ASSIGNMENT
The output should be every line below that includes the word "химических".

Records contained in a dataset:

++++++

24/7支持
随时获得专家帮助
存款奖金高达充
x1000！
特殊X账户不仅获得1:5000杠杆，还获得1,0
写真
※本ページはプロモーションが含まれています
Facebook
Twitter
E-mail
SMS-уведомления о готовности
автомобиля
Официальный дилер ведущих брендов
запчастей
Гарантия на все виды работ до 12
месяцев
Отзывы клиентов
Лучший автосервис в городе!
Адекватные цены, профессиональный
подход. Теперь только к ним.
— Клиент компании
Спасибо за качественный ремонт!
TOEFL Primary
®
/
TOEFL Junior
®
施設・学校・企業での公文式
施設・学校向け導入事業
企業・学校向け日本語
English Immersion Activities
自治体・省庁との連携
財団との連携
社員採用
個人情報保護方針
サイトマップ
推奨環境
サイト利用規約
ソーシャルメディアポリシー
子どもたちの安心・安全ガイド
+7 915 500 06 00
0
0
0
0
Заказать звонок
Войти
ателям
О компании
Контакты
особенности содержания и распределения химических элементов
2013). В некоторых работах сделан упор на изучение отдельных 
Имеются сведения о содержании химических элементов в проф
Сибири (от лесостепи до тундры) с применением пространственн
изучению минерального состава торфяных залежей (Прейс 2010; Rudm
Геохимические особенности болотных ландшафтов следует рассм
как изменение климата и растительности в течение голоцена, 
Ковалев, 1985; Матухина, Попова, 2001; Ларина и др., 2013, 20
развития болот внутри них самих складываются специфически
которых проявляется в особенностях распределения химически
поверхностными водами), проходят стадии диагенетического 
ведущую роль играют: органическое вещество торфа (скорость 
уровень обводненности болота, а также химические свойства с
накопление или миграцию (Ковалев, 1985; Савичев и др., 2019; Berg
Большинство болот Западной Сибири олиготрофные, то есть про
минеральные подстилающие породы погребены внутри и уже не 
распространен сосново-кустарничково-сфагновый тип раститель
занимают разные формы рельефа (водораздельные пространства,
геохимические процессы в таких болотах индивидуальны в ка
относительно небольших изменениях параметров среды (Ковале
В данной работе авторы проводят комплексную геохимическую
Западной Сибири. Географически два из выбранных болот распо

++++++

SOLUTION FOR THIS PROBLEM
особенности содержания и распределения химических элементов
Имеются сведения о содержании химических элементов в проф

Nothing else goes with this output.